Heavy metals do occur naturally within the environment. But human activity can result in significantly higher levels in the atmosphere and in the soil, which can in turn affect the food and drinking water supply.

In the case of the Khumbu Glacier, which can be an often deadly obstacle to would-be climbers of Mount Everest, it is thought that helicopter and generator fuel, as well as batteries and incinerators could be contributing to pollution. Even human waste could be degrading the water supply, according to Clifford.

However, in addition to local pollution sources, mining, metal smelting, oil and coal combustion from miles away could also be factors, as the seasonal South Asian monsoon can carry deposit chemicals from some distance.

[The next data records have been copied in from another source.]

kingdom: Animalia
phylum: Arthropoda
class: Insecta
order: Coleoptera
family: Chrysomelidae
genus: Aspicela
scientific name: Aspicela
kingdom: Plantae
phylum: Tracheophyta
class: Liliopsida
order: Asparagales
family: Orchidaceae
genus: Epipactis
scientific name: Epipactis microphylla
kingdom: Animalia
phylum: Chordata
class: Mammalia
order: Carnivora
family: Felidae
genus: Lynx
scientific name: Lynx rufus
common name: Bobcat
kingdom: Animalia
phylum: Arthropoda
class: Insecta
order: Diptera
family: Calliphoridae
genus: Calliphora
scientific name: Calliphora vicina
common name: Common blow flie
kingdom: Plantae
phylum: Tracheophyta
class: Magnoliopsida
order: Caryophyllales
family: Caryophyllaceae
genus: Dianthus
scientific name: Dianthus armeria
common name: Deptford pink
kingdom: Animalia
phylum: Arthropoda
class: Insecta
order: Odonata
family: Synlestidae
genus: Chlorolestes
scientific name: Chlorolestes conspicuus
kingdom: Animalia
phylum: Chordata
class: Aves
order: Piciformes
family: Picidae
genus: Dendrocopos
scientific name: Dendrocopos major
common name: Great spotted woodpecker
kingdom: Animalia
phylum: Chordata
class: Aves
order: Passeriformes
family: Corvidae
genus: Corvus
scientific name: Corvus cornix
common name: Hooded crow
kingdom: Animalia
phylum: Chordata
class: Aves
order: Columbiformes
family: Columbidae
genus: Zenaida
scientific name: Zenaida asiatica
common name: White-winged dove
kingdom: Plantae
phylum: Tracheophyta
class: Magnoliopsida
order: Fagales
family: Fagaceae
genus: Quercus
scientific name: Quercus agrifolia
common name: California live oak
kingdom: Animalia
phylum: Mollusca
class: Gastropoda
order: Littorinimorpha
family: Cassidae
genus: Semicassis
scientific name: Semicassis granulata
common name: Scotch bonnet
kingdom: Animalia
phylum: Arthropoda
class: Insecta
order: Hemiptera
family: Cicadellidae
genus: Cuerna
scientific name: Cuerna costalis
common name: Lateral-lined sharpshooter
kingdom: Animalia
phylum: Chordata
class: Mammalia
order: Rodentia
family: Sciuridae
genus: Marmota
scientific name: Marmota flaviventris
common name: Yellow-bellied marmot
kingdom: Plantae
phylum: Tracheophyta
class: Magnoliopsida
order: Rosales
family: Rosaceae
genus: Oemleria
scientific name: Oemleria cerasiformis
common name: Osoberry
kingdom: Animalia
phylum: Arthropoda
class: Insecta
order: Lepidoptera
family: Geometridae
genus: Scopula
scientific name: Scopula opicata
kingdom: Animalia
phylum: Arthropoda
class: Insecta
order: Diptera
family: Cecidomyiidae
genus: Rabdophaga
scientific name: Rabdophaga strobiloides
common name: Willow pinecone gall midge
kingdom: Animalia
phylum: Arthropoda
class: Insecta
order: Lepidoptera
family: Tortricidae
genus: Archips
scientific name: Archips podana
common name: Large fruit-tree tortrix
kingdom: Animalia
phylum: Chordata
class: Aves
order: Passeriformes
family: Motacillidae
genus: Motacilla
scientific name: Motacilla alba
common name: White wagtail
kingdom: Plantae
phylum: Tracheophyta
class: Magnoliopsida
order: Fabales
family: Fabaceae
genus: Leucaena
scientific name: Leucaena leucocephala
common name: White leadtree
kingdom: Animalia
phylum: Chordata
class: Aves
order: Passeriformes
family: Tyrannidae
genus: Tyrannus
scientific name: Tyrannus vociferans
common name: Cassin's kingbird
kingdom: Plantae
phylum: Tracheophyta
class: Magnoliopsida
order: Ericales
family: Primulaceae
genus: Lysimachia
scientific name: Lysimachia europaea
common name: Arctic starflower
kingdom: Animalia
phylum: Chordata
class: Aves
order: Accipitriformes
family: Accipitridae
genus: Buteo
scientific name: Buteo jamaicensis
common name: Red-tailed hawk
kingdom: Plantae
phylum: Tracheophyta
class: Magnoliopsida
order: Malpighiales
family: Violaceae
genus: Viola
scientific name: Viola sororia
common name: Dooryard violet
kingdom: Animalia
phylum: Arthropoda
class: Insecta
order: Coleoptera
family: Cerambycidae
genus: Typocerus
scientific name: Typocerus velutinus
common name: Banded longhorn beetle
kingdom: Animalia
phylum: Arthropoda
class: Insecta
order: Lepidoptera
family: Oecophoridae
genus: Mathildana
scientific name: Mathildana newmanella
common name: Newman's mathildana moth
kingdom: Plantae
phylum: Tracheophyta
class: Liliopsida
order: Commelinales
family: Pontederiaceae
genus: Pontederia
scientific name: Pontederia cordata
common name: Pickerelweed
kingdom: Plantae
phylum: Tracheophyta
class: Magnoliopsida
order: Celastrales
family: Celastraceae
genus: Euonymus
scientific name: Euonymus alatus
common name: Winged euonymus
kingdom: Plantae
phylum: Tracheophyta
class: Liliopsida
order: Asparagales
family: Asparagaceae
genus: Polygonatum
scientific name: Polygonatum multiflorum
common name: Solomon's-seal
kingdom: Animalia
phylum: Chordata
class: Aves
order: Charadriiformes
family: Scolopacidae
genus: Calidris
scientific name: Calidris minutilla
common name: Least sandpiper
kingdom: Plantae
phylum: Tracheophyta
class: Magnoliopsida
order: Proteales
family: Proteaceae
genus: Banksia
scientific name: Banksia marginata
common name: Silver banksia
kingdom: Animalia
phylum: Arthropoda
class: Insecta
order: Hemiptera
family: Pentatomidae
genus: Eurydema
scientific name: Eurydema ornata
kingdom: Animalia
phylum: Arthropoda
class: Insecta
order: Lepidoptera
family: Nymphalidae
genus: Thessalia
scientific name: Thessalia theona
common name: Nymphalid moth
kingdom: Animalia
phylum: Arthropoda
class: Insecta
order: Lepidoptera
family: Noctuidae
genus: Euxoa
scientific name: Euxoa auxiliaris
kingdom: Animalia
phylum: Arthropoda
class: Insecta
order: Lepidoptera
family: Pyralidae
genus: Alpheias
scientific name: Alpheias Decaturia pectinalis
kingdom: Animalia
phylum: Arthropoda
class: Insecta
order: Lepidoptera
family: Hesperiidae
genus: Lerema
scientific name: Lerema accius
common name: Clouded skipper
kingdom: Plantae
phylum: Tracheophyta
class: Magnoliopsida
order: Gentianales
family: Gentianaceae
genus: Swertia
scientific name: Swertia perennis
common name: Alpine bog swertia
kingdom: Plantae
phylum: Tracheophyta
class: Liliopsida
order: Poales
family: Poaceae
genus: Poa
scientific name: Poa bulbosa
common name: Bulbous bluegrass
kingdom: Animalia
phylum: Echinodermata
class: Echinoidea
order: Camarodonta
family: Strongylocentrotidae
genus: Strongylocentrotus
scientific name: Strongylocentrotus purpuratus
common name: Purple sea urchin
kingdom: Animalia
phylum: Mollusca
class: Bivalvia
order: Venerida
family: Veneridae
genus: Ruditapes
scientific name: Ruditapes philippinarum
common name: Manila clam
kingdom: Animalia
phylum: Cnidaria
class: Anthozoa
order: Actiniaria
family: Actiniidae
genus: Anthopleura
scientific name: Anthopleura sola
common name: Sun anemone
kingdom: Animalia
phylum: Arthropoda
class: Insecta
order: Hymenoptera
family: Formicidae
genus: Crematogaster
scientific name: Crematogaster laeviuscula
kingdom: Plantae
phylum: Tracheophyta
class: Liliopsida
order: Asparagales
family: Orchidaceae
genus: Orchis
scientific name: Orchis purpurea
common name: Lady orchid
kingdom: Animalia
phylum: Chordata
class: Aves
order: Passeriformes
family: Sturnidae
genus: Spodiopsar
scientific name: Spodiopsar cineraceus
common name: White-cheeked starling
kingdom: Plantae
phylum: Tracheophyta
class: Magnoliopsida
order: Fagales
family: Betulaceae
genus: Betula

In 2019, Clifford analysed the chemical composition of pre-monsoon samples of stream water at 4,300–5,250 meters and snow at 5,200–6,665 meters from Mount Everest, Mount Lobuche, and the Imja Valley, in addition to a shallow ice core recovered from the Khumbu Glacier at 5,300 meters.

Clifford believes this is the first such analysis on Khumbu Glacier ice and the first detailed characterisation of pre-monsoon snow/water elemental chemistry for the region.

The study says meltwater from the Khumbu Glacier is responsible for 65 percent of the local water supply during the dry, pre-monsoon season. In addition to the 3500-6000 locals who depend on this water for cooking, drinking, and irrigation, some 57,000 climbers can make the trek to Mount Everest Base Camp each year, putting even more strain on the water supply.

Clifford says more research needs to be done and more environmental monitoring conducted in an area that is only set to become more vulnerable to heavy metal pollution as tourism around the world’s greatest peak continues.